Exercise aim ▸
Begin at the line that contains "scientific name: Hypochaeris incana" and stop after the line that contains "genus: Euphorbia". Write out only those lines again, swapping "common name" for "vernacular name" and leaving everything else unchanged.

§ §

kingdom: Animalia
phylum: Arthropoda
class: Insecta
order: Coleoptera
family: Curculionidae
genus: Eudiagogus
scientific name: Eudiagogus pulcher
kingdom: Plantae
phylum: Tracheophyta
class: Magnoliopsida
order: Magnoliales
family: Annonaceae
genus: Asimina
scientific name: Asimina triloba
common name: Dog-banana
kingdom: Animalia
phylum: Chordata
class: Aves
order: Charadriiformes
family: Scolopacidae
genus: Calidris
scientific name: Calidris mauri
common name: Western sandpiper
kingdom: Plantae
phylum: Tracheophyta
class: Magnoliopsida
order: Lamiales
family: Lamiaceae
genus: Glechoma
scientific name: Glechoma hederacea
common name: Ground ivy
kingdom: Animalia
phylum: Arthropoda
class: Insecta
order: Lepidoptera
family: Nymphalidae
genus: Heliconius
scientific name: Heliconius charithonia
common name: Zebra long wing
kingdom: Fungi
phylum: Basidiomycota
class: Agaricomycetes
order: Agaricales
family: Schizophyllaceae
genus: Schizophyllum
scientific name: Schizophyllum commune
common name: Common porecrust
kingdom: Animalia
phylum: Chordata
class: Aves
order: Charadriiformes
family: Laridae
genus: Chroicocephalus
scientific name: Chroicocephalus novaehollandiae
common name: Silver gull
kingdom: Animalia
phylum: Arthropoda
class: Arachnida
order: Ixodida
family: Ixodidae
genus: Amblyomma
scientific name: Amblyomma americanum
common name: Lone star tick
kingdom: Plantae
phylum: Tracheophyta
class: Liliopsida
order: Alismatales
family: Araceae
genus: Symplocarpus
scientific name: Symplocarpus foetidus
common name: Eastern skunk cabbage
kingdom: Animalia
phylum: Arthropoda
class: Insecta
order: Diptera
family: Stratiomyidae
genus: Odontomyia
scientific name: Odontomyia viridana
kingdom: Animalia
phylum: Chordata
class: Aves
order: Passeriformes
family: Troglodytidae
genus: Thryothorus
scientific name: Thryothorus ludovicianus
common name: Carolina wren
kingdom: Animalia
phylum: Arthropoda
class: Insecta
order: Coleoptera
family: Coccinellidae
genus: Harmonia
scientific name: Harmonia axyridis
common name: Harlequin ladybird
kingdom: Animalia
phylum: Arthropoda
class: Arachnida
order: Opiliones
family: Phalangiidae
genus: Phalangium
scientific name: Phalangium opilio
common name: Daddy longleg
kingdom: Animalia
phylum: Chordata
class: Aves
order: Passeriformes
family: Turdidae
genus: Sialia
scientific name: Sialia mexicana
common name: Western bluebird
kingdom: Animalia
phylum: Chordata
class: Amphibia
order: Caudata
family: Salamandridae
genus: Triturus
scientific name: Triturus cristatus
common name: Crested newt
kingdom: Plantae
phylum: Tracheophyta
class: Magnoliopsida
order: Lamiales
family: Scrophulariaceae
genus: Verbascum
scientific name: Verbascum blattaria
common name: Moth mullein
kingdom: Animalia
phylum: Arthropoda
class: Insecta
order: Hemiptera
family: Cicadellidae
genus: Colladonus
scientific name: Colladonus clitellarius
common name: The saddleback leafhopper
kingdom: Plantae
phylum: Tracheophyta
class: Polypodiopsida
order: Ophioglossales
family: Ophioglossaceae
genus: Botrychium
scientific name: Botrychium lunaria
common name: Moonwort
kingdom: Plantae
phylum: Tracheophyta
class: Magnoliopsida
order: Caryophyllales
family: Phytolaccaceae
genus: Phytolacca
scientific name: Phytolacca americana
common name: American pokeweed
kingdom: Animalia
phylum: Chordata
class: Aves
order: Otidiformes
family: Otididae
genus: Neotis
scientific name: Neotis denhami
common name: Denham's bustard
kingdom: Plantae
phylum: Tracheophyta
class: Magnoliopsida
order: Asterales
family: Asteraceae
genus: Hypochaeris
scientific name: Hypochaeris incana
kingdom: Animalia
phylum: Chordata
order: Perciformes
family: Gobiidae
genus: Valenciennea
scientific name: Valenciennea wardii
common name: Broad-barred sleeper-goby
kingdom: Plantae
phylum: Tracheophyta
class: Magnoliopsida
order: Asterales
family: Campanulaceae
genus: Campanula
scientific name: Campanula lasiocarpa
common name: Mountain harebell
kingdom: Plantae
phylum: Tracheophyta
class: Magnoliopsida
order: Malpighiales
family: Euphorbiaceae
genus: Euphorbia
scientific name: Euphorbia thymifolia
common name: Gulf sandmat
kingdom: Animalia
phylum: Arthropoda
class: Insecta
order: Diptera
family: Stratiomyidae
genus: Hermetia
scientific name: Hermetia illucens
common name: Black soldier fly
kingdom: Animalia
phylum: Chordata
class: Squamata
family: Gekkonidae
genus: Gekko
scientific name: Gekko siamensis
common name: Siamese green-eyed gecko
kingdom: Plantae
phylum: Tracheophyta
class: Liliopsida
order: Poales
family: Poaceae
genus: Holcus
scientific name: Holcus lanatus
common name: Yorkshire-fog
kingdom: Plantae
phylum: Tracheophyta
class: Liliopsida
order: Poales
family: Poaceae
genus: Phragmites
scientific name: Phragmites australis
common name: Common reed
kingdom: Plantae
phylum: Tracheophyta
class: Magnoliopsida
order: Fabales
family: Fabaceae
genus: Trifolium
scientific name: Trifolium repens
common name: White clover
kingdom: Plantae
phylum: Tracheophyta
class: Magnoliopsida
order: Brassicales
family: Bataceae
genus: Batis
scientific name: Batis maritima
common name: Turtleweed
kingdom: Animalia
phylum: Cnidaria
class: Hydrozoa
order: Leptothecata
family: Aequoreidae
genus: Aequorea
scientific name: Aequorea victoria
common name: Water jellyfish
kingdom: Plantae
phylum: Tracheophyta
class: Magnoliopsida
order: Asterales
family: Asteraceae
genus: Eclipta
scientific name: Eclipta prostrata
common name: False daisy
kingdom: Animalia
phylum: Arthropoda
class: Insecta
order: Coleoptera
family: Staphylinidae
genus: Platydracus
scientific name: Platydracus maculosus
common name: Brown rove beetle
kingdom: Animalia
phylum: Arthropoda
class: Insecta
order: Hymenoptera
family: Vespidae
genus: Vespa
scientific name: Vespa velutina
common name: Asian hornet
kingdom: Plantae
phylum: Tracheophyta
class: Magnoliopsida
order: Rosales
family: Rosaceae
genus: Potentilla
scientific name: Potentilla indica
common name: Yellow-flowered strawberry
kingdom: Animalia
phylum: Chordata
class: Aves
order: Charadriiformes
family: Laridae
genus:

§ §

Answer to the problem ▸
scientific name: Hypochaeris incana
kingdom: Animalia
phylum: Chordata
order: Perciformes
family: Gobiidae
genus: Valenciennea
scientific name: Valenciennea wardii
vernacular name: Broad-barred sleeper-goby
kingdom: Plantae
phylum: Tracheophyta
class: Magnoliopsida
order: Asterales
family: Campanulaceae
genus: Campanula
scientific name: Campanula lasiocarpa
vernacular name: Mountain harebell
kingdom: Plantae
phylum: Tracheophyta
class: Magnoliopsida
order: Malpighiales
family: Euphorbiaceae
genus: Euphorbia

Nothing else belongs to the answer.